Senator Biden did not claim that Catholic teaching allows or has ever allowed abortion. He said rightly that human life begins “at the moment of conception,” and that Catholics and others who recognize this should not be required by others to pay for abortions with their taxes.

However, the Senator’s claim that the beginning of human life is a “personal and private” matter of religious faith, one which cannot be “imposed” on others, does not reflect the truth of the matter. The Church recognizes that the obligation to protect unborn human life rests on the answer to two questions, neither of which is private or specifically religious.

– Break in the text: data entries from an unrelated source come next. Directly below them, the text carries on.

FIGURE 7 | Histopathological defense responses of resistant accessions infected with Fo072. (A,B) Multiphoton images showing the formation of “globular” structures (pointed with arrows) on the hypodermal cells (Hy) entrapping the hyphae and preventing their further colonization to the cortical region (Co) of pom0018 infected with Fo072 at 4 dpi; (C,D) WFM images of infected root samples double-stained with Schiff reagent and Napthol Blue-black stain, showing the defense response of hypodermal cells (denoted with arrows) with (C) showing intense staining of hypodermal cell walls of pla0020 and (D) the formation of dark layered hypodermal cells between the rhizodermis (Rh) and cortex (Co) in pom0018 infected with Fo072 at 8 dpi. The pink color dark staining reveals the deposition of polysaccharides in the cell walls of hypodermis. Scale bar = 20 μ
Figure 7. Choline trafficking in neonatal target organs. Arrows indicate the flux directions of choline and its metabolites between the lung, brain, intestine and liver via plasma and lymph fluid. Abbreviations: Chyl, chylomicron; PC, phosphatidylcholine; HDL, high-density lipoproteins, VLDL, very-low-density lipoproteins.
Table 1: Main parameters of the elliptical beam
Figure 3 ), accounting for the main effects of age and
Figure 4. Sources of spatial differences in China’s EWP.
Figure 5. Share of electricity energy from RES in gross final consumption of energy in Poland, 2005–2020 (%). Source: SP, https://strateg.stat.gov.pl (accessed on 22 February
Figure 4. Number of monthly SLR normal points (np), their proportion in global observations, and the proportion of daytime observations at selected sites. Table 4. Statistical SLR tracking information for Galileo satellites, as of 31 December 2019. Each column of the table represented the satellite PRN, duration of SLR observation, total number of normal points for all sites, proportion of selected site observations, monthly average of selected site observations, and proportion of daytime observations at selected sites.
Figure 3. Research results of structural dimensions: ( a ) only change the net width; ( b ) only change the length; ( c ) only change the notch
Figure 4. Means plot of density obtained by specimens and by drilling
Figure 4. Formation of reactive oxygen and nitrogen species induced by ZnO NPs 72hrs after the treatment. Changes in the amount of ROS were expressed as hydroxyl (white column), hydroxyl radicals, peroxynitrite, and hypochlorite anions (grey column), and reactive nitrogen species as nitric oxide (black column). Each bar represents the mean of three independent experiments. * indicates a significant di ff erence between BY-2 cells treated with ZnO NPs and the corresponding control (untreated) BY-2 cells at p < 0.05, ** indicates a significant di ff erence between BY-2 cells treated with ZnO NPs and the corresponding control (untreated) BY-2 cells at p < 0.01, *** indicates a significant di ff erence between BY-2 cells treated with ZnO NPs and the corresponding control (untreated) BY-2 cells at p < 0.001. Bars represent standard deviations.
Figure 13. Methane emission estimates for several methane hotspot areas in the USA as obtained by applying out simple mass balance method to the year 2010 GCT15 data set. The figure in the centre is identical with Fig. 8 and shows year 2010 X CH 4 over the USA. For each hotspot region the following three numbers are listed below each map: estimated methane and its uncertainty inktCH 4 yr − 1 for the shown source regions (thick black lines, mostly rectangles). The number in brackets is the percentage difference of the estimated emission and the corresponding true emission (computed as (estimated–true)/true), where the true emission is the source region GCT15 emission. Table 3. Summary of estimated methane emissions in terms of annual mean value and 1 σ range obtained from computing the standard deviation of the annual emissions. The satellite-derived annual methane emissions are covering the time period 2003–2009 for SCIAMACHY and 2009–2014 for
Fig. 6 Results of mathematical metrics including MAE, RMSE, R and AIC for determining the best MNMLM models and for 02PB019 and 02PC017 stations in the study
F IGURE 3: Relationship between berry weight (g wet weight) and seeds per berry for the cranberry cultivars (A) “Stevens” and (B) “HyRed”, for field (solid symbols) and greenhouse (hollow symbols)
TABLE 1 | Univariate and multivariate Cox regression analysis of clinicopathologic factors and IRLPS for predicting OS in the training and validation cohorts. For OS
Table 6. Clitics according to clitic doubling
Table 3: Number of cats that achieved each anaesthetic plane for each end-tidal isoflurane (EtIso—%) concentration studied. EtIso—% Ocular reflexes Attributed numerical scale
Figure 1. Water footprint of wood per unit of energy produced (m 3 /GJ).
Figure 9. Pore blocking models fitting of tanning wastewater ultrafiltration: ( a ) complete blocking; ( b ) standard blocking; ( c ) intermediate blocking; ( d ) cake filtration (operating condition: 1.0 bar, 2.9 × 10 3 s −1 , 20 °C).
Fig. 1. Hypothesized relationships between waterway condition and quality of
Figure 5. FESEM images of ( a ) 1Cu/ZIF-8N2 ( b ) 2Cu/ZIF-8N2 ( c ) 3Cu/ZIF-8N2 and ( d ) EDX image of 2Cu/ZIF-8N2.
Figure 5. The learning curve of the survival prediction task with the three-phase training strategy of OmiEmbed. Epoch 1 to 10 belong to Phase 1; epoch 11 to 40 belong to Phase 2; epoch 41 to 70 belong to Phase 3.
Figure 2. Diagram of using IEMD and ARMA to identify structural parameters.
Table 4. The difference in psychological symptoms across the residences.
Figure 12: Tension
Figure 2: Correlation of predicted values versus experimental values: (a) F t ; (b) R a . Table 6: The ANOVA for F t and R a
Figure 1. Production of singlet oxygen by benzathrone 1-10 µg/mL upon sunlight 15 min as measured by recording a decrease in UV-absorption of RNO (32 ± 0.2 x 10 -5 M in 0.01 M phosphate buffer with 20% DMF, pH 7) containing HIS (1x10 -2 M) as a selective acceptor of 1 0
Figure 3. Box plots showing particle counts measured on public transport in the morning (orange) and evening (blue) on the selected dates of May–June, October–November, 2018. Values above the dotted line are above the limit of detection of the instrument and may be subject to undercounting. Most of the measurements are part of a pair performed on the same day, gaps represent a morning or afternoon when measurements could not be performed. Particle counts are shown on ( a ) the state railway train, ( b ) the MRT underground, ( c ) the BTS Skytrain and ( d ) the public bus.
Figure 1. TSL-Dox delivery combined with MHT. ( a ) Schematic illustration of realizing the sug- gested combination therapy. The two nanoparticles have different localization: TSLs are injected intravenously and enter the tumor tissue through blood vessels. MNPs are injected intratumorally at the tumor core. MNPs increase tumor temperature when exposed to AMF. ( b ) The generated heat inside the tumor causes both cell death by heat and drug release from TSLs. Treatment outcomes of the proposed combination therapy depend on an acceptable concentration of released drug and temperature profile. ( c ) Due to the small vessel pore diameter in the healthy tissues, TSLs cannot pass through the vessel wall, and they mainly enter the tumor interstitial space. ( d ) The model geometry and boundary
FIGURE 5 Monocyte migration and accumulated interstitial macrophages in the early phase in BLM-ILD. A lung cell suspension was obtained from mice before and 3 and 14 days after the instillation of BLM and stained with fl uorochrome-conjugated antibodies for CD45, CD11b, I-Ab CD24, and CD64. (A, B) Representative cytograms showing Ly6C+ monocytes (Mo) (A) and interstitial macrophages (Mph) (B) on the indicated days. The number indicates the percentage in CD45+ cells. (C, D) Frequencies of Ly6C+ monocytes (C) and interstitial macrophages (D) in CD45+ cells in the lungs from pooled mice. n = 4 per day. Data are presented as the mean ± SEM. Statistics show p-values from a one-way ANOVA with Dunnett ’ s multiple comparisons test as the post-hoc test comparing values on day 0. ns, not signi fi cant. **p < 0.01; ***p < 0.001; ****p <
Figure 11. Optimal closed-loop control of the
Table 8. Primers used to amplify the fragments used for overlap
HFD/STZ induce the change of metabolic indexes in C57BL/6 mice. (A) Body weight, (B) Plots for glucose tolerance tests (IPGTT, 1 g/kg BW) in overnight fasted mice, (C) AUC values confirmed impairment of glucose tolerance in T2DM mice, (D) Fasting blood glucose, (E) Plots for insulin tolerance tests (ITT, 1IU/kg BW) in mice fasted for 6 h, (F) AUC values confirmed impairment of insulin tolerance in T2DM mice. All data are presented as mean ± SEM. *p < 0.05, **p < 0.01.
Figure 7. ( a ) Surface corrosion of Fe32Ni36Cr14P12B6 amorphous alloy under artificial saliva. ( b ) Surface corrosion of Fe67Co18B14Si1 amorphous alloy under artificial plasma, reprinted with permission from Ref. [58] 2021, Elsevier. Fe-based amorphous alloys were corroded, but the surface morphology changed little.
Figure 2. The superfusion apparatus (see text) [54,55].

The first is a biological question: When does a new human life begin? When is there a new living organism of the human species, distinct from mother and father and ready to develop and mature if given a nurturing environment? While ancient thinkers had little verifiable knowledge to help them answer this question, today embryology textbooks confirm that a new human life begins at conception (see www.usccb.org/prolife/issues/bioethic/fact298.shtml). The Catholic Church does not teach this as a matter of faith; it acknowledges it as a matter of objective fact.

The second is a moral question, with legal and political consequences: Which living members of the human species should be seen as having fundamental human rights, such as a right not to be killed? The Catholic Church’s answer is: Everybody. No human being should be treated as lacking human rights, and we have no business dividing humanity into those who are valuable enough to warrant protection and those who are not. This is not solely a Catholic teaching, but a principle of natural law accessible to all people of good will. The framers of the Declaration of Independence pointed to the same basic truth by speaking of inalienable rights, bestowed on all members of the human race not by any human power, but by their Creator. Those who hold a narrower and more exclusionary view have the burden of explaining why we should divide humanity into those who have moral value and those who do not and why their particular choice of where to draw that line can be sustained in a pluralistic society. Such views pose a serious threat to the dignity and rights of other poor and vulnerable members of the human family who need and deserve our respect and protection.

While in past centuries biological knowledge was often inaccurate, modern science leaves no excuse for anyone to deny the humanity of the unborn child. Protection of innocent human life is not an imposition of personal religious conviction but a demand of justice.